Pour les plus motivés, la vraie totalité reste accessible à 1 à 3 heures de route depuis le Sud-Ouest, via Bilbao, Burgos, Saragosse ou Oviedo, cette dernière offrant la plus longue durée de totalité de la trajectoire, autour d’1 min 48.
Comment bien observer l’éclipse, même en ville ?
Le principal ennemi de l’observation urbaine ne sera pas la pollution lumineuse, mais l’horizon. Le Soleil étant très bas au moment du maximum, le moindre obstacle à l’ouest (un immeuble, une colline, une rangée d’arbres) peut suffire à masquer entièrement le spectacle, même dans une ville où le taux d’obscuration annoncé est excellent sur le papier.
L’exemple de Grenoble est le plus frappant : la ville affiche un très bon taux d’obscuration (90 à 95 %), mais son relief de cuvette, encerclée par le massif du Vercors, empêche de voir l’éclipse depuis le centre-ville. La recommandation locale est donc de prendre de la hauteur, du côté de Chamrousse, du massif de Belledonne ou de La Bastille.
La logique est transposable partout : mieux vaut repérer à l’avance un point dégagé vers l’ouest (toit-terrasse, bord de mer ou de fleuve, colline, parc en hauteur) plutôt que de se fier uniquement au pourcentage annoncé pour sa ville. Le facteur météo compte également : les régions méditerranéennes affichent statistiquement de meilleures chances de ciel dégagé en plein mois d’août que la façade atlantique ou le quart nord du pays.
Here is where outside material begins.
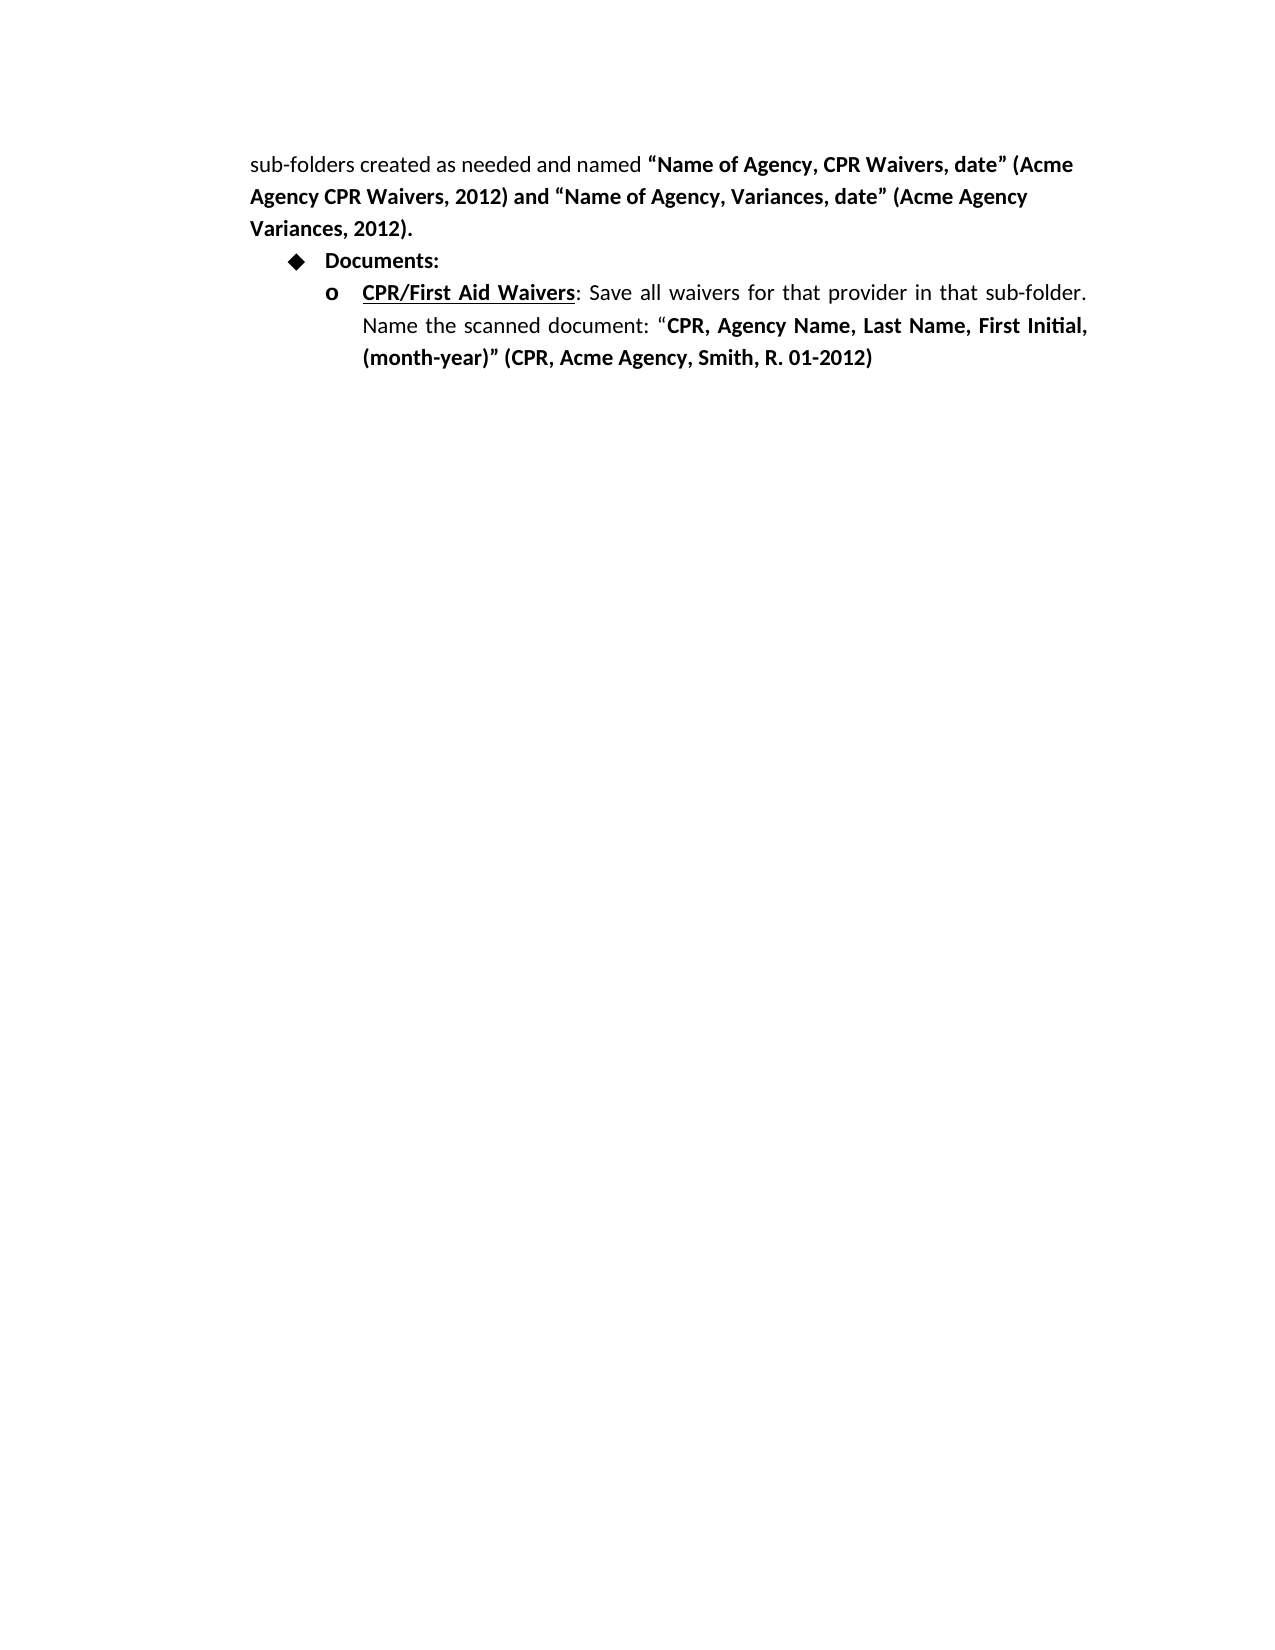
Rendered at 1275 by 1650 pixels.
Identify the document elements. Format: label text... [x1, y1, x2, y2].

list CPR/First Aid Waivers: Save all waivers for that provider in that sub-folder. Name the scanned document: “CPR, Agency Name, Last Name, First Initial, (month-year)” (CPR, Acme Agency, Smith, R. 01-2012) [325, 278, 1088, 371]
list Documents: [287, 247, 1139, 274]
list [212, 150, 1102, 242]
Les précautions de sécurité, non négociables

Même à 99 % masqué, le Soleil reste dangereux à regarder à l’œil nu : Santé publique France rappelle qu’une observation directe, même brève, peut provoquer des lésions oculaires irréversibles. Quelques règles simples s’imposent :
- Seules des lunettes certifiées ISO 12312-2:2015, disponibles en pharmacie, en magasin spécialisé ou chez certains opticiens, offrent une protection suffisante.
- Lunettes de soleil classiques, pellicules photo, CD ou verre fumé ne protègent absolument pas les yeux, quelle que soit leur épaisseur apparente.
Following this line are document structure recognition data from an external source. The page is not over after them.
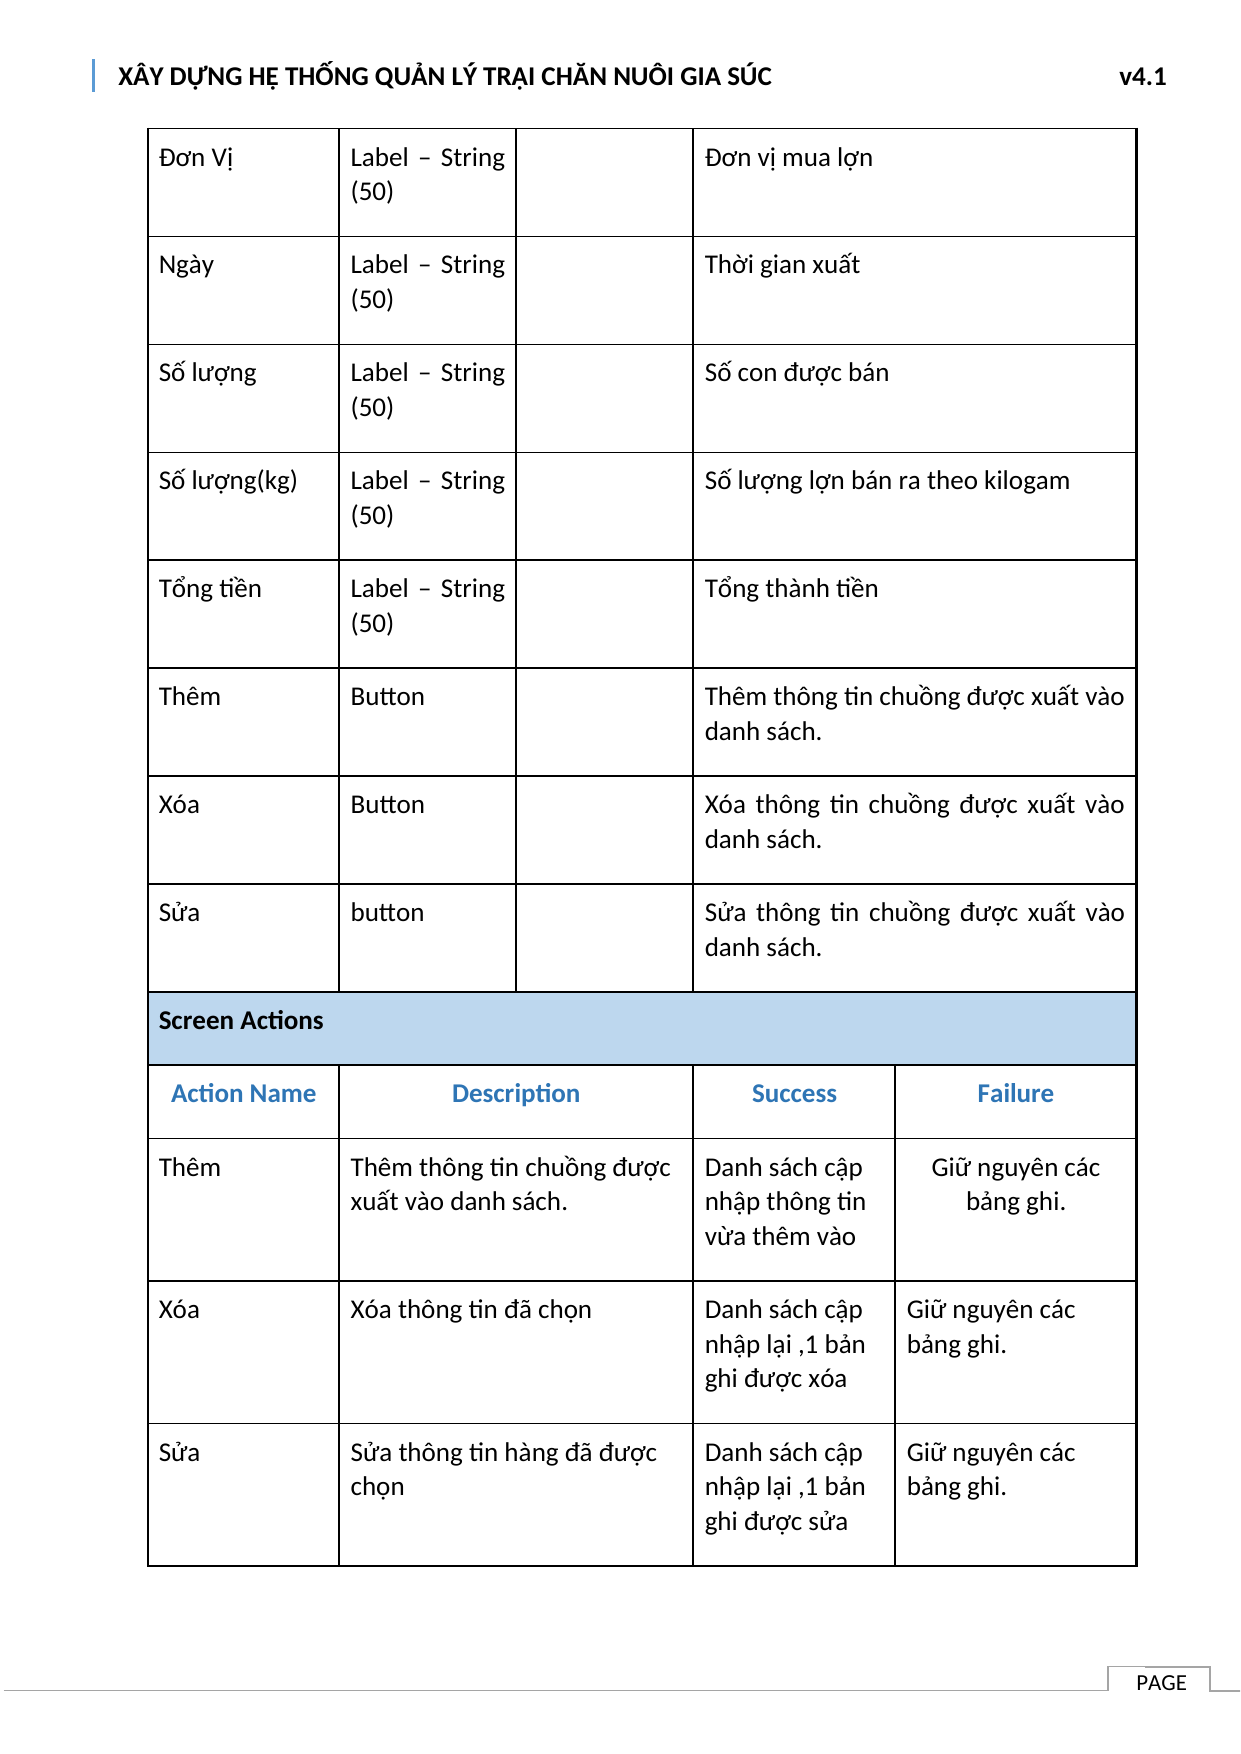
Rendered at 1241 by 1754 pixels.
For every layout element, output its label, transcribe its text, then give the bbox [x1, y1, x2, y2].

table_cell Giữ nguyên các bảng ghi. [896, 1424, 1135, 1565]
table_cell Xóa thông tin đã chọn [340, 1282, 692, 1423]
table_cell Thêm [149, 669, 338, 775]
table_cell [517, 561, 692, 667]
table_cell Danh sách cập nhập lại ,1 bản ghi được sửa [694, 1424, 894, 1565]
table_cell Button [340, 777, 515, 883]
table_cell Label – String (50) [340, 129, 515, 236]
table_cell [517, 669, 692, 775]
table_cell Button [340, 669, 515, 775]
table_cell Giữ nguyên các bảng ghi. [896, 1282, 1135, 1423]
table_cell Label – String (50) [340, 453, 515, 559]
table_cell Label – String (50) [340, 561, 515, 667]
table_cell Sửa thông tin hàng đã được chọn [340, 1424, 692, 1565]
table_cell Danh sách cập nhập lại ,1 bản ghi được xóa [694, 1282, 894, 1423]
table_cell Success [694, 1066, 894, 1138]
table_cell Thời gian xuất [694, 237, 1135, 343]
table_cell Số lượng [149, 345, 338, 451]
table_cell Thêm thông tin chuồng được xuất vào danh sách. [694, 669, 1135, 775]
table_cell Tổng tiền [149, 561, 338, 667]
table_cell Thêm [149, 1139, 338, 1280]
table_cell Sửa thông tin chuồng được xuất vào danh sách. [694, 885, 1135, 991]
table_cell Sửa [149, 1424, 338, 1565]
table_cell Xóa thông tin chuồng được xuất vào danh sách. [694, 777, 1135, 883]
table_cell Số con được bán [694, 345, 1135, 451]
table_cell Danh sách cập nhập thông tin vừa thêm vào [694, 1139, 894, 1280]
table_cell [517, 453, 692, 559]
table_cell Xóa [149, 1282, 338, 1423]
table_cell Đơn Vị [149, 129, 338, 236]
table_cell Thêm thông tin chuồng được xuất vào danh sách. [340, 1139, 692, 1280]
table_cell Label – String (50) [340, 345, 515, 451]
table_cell [517, 885, 692, 991]
table_cell Xóa [149, 777, 338, 883]
table_cell Description [340, 1066, 692, 1138]
table_cell [517, 777, 692, 883]
table_cell Số lượng lợn bán ra theo kilogam [694, 453, 1135, 559]
table_cell Giữ nguyên các bảng ghi. [896, 1139, 1135, 1280]
table_cell Failure [896, 1066, 1135, 1138]
table_cell Label – String (50) [340, 237, 515, 343]
table_cell Screen Actions [149, 993, 1135, 1064]
table_cell [517, 129, 692, 236]
table_cell Sửa [149, 885, 338, 991]
table_cell Tổng thành tiền [694, 561, 1135, 667]
table_cell button [340, 885, 515, 991]
table_cell [517, 237, 692, 343]
table_cell [517, 345, 692, 451]
table_cell Số lượng(kg) [149, 453, 338, 559]
table_cell Ngày [149, 237, 338, 343]
table_cell Action Name [149, 1066, 338, 1138]
table_cell Đơn vị mua lợn [694, 129, 1135, 236]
- Mieux vaut s’équiper dès maintenant : Santé publique France signale que des ruptures de stock ont déjà été observées en France lors d’événements similaires, faute d’anticipation.
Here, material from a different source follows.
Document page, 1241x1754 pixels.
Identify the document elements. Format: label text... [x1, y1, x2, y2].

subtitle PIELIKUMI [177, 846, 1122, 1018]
- Pour photographier ou observer aux jumelles ou au télescope, les lunettes d’éclipse classiques ne suffisent pas : les optiques concentrent la lumière et peuvent détruire le filtre instantanément. Un filtre solaire dédié, de densité optique 5 ou plus, fixé directement sur l’objectif, est indispensable.